Opening the database... [0.033s] Database: /data/scratch/software/funannotate/analysis/funannotate_db/mibig.dmnd (type: Diamond database, sequences: 31023, letters: 18898150) Block size = 2000000000 Opening the input file... [0s] Error: Error detecting input file format.

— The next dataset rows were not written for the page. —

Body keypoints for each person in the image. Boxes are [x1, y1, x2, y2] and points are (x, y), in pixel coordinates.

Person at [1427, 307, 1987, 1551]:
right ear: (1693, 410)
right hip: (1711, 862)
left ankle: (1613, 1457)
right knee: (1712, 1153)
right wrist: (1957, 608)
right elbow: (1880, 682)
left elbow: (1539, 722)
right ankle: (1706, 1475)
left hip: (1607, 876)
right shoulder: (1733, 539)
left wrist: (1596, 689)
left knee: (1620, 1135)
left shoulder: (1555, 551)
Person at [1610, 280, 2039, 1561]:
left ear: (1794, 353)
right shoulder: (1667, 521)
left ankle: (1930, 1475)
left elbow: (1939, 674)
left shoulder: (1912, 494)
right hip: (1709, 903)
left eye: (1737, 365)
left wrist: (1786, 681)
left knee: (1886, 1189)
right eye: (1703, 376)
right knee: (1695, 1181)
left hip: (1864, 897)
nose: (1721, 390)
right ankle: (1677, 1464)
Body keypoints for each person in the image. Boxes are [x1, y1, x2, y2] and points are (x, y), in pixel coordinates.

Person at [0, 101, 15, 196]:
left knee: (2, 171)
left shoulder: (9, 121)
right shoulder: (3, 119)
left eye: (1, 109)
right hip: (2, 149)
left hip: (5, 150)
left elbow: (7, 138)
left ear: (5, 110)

First line seems to be blank.


OS/Install Information

You are running Perl v b'5.032001'. Now checking perl modules... Carp: 1.50 Clone: 0.46 DBD::SQLite: 1.72 DBD::mysql: 4.050 DBI: 1.643 DB_File: 1.855 Data::Dumper: 2.183 File::Basename: 2.85 File::Which: 1.24 Getopt::Long: 2.54 Hash::Merge: 0.302 JSON: 4.10 LWP::UserAgent: 6.67 Logger::Simple: 2.0 POSIX: 1.94 Parallel::ForkManager: 2.02 Pod::Usage: 1.69 Scalar::Util::Numeric: 0.40 Storable: 3.15 Text::Soundex: 3.05 Thread::Queue: 3.13 Tie::File: 1.06 URI::Escape: 5.12 YAML: 1.30 local::lib: 2.000029 threads: 2.25 threads::shared: 1.61 All 27 Perl modules installed

Checking Environmental Variables... $FUNANNOTATE_DB=/data/scratch/software/funannotate/analysis/funannotate_db/ $PASAHOME=/home/admin/anaconda3/envs/funannotate_1.8/opt/pasa-2.5.2 $TRINITY_HOME=/home/admin/anaconda3/envs/funannotate_1.8/opt/trinity-2.8.5 $EVM_HOME=/home/admin/anaconda3/envs/funannotate_1.8/opt/evidencemodeler-1.1.1 $AUGUSTUS_CONFIG_PATH=/home/admin/anaconda3/envs/funannotate_1.8/config/ $GENEMARK_PATH=/home/admin/bin/gmes_linux_64_4 All 6 environmental variables are set

Checking external dependencies... ERROR: gmap found but error running gmap PASA: 2.5.2 CodingQuarry: 2.0 Trinity: 2.8.5 augustus: 3.5.0 bamtools: bamtools 2.5.1 bedtools: bedtools v2.30.0 blat: BLAT v35 diamond: 2.0.15 ete3: 3.1.2 exonerate: exonerate 2.4.0 fasta: 36.3.8g glimmerhmm: 3.0.4 gmes_petap.pl: 4.35 hisat2: 2.2.1 hmmscan: HMMER 3.3.2 (Nov 2020) hmmsearch: HMMER 3.3.2 (Nov 2020) java: 17.0.3-internal kallisto: 0.46.1 mafft: v7.508 (2022/Sep/07) makeblastdb: makeblastdb 2.2.31+ minimap2: 2.24-r1122 pigz: 2.4 proteinortho: 6.1.7 pslCDnaFilter: no way to determine salmon: salmon 0.14.1 samtools: samtools 1.16.1 snap: 2006-07-28 stringtie: 2.2.1 tRNAscan-SE: 2.0.11 (Oct 2022) tantan: tantan 40 tbl2asn: 25.8 tblastn: tblastn 2.2.31+ trimal: trimAl v1.4.rev15 build[2013-12-17] trimmomatic: 0.39 ERROR: emapper.py not installed ERROR: gmap not installed ERROR: signalp not installed

taavirit commented 2 months ago

I have an identical issue with version 1.8.17. Have you found a solution?